Canon 100 macro, but at times I wish I had gotten the 60 instead, I find myself backing way across the room if I am not shooting something real tiny. I started shooting with a 90 macro years ago, thought the 100 would be about the same, except I forgot the APS change. Oh, well.


----------



## Black Hills Tj (Jul 19, 2008)

ckraft said:


> Canon 100 macro, but at times I wish I had gotten the 60 instead, I find myself backing way across the room if I am not shooting something real tiny. I started shooting with a 90 macro years ago, thought the 100 would be about the same, except I forgot the APS change. Oh, well.


Do you have any shots you can share?


----------



## ckraft (Feb 19, 2013)

I should do that, I haven't shot anything for some time. Maybe tomorrow.


----------



## Black Hills Tj (Jul 19, 2008)

ckraft said:


> I should do that, I haven't shot anything for some time.

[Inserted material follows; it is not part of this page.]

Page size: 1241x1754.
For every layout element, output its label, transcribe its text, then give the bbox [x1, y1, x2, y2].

Maybe tomorrow.


Looking forward to it


----------



## shinycard255 (Sep 15, 2011)

I say get the Canon 100mm macro. You have other glass if you don't need to shoot tiny objects. I use the 100mm macro at work and it's a great lens and you get really sharp images. I don't think you need to drop the extra money for the 100mm L series lens unless you want the IS, but it's not really necessary since you will usually be using a tripod while using it (at least I do).


----------



## Black Hills Tj (Jul 19, 2008)

shinycard255 said:


> I say get the Canon 100mm macro. You have other glass if you don't need to shoot tiny objects. I use the 100mm macro at work and it's a great lens and you get really sharp images. I don't think you need to drop the extra money for the 100mm L series lens unless you want the IS, but it's not really necessary since you will usually be using a tripod while using it (at least I do).


Id love L series glass, but its always been waaaay out of my budget


----------



## Bettatail (Feb 12, 2009)

tamron 180mm macro, for canon camera


----------



## binbin9 (Jan 31, 2012)

love my canon 100mm macro IS


----------



## PlantedVirgin (Feb 17, 2012)

Nikon D3100 with 35mm lens. Great for aquarium photos.

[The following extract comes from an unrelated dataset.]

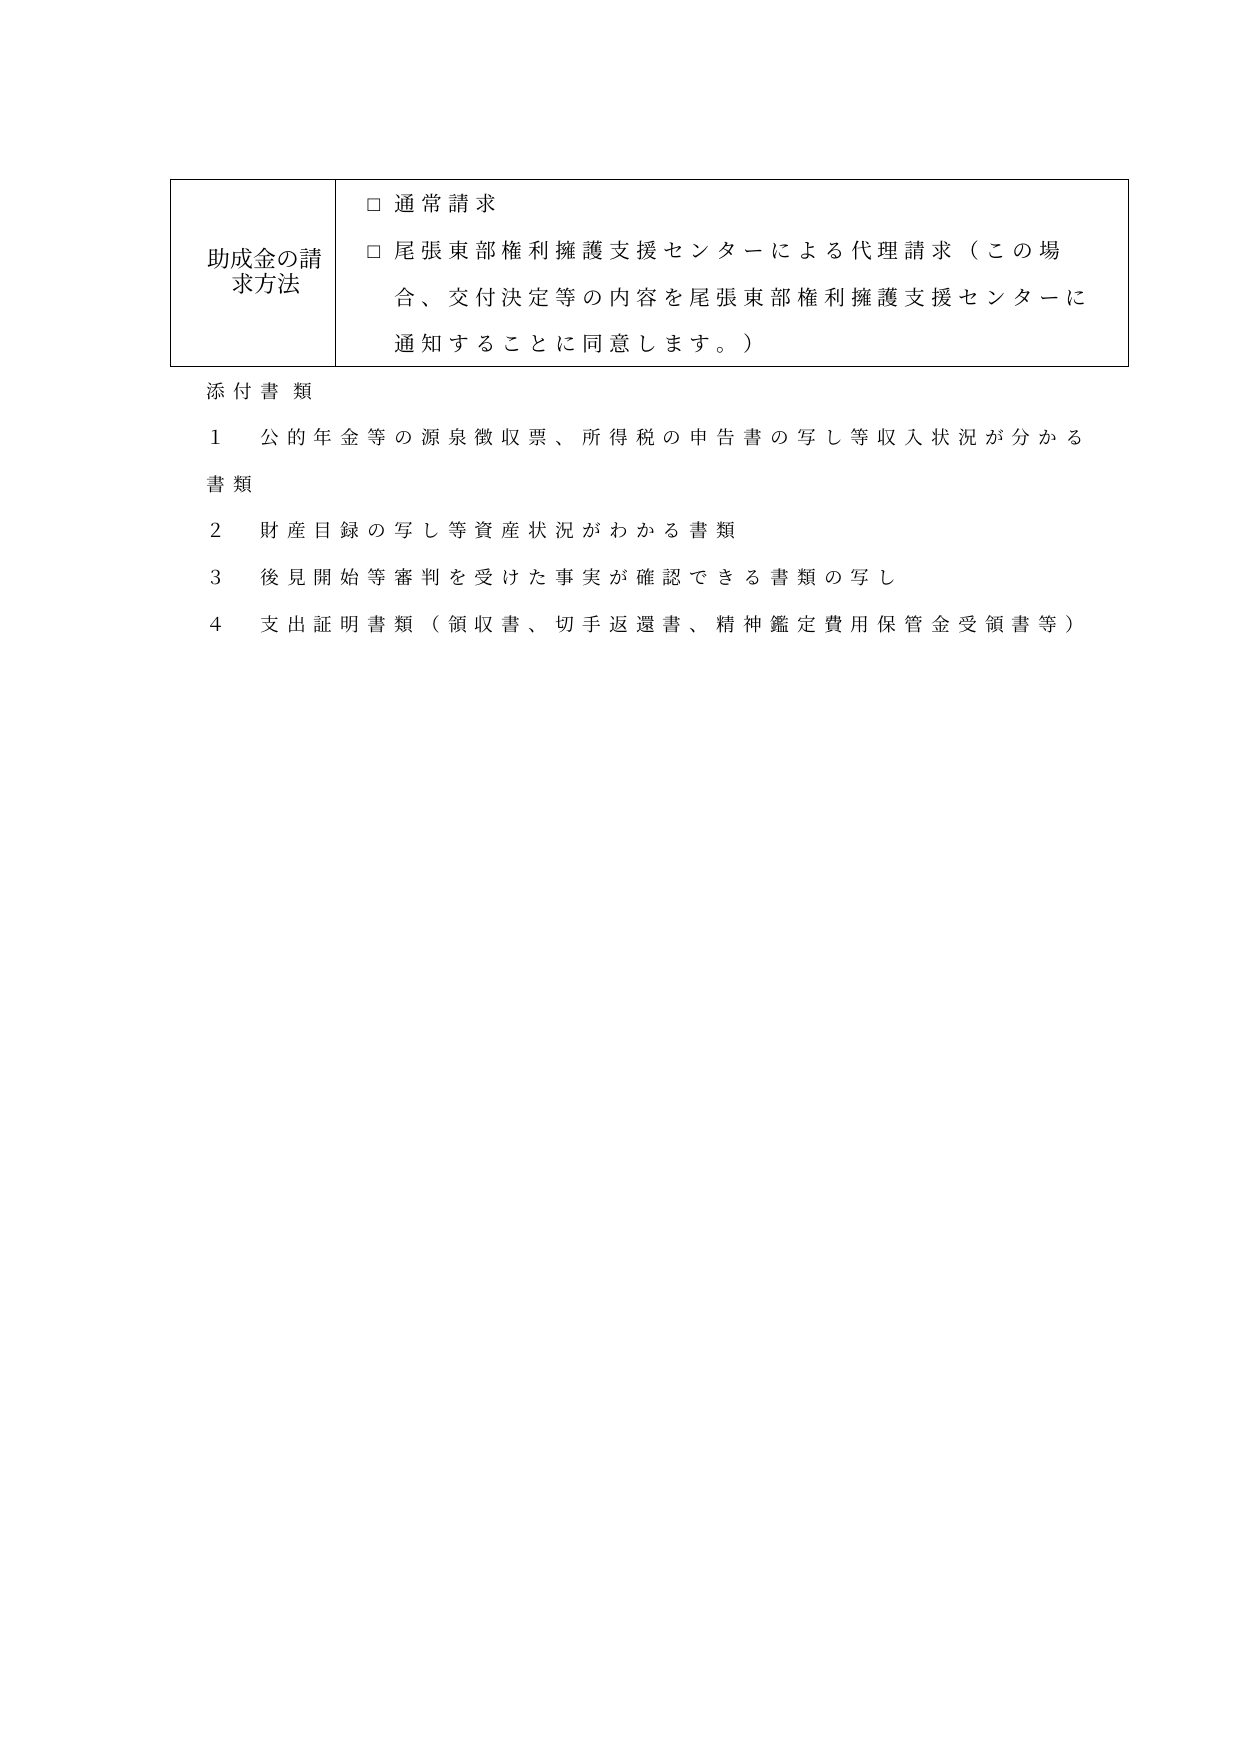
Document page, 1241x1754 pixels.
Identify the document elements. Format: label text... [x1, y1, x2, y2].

table_cell □通常請求 □尾張東部権利擁護支援センターによる代理請求（この場合、交付決定等の内容を尾張東部権利擁護支援センターに通知することに同意します。） [336, 180, 1128, 366]
table_cell 助成金の請求方法 [171, 180, 335, 366]
table_cell 添付書類 １ 公的年金等の源泉徴収票、所得税の申告書の写し等収入状況が分かる書類 ２ 財産目録の写し等資産状況がわかる書類 ３ 後見開始等審判を受けた事実が確認できる書類の写し ４ 支出証明書類（領収書、切手返還書、精神鑑定費用保管金受領書等） [171, 367, 1128, 646]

Amazon.com: Nikon 35mm f/1.8G AF-S DX Lens for Nikon Digital SLR Cameras: NIKON: Camera & Photo


----------



## speedie408 (Jan 15, 2009)

100mm FTW


----------



## cichnatic (Oct 16, 2012)

You can get a macro reverse ring adapter for under $10 and use your current nifty-fifty to shoot as a macro lens. You will have to manually focus by moving closer or further from the subject.

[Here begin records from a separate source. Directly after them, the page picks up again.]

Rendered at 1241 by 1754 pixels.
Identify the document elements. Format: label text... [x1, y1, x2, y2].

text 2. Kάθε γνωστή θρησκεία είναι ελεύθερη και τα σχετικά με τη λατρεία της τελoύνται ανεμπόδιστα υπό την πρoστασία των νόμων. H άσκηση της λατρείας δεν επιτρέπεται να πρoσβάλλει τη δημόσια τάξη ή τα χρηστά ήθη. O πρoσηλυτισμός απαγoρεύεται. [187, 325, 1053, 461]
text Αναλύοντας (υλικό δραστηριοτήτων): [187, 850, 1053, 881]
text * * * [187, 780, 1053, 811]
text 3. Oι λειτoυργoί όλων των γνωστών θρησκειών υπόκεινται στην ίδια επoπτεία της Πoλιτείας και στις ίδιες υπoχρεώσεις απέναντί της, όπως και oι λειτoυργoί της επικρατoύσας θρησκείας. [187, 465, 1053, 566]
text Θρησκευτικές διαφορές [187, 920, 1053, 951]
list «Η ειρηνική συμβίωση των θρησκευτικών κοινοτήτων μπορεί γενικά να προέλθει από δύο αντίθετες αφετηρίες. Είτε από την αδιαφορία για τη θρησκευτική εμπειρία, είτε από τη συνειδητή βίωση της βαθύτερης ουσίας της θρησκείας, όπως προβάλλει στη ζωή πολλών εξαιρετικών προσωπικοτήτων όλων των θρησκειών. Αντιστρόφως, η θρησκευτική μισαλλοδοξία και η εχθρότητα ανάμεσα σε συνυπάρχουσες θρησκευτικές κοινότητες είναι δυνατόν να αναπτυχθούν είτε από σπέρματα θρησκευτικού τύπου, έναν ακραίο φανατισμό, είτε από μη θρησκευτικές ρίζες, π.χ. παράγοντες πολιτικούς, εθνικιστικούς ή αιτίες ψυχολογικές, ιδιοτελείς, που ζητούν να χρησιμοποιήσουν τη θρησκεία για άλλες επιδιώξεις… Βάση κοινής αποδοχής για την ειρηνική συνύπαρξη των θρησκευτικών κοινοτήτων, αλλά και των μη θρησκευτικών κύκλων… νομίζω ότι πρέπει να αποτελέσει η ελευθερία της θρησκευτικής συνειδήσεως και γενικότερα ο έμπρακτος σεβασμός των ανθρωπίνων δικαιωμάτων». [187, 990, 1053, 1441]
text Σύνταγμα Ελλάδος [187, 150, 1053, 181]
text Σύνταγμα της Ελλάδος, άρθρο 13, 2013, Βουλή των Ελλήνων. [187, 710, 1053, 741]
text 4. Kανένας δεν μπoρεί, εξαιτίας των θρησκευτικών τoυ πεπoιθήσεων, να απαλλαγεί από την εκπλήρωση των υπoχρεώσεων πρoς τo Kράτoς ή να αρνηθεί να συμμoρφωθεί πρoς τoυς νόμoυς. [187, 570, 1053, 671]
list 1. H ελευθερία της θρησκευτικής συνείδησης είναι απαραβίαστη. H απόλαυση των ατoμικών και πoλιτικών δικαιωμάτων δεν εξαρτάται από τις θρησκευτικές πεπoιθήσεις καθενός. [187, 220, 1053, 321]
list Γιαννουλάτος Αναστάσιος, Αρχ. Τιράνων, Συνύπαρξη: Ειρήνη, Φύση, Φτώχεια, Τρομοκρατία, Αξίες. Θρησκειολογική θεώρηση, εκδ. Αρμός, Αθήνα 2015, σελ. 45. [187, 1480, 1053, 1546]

It's only an alternative suggestion if you are under the budget for a real macro lens.


----------



## Nubster (Aug 9, 2011)

Tamron 90mm for Nikon...


----------



## cichnatic (Oct 16, 2012)

Nice shot Nubster! The black gravel really brings out the color of your shrimp.


----------



## shift (Jan 7, 2013)

1.8 50mm with some extension tubes


----------



## usgetata (Dec 28, 2012)

Got a loaner Canon 180mm L for my last visit to the butterfly garden


----------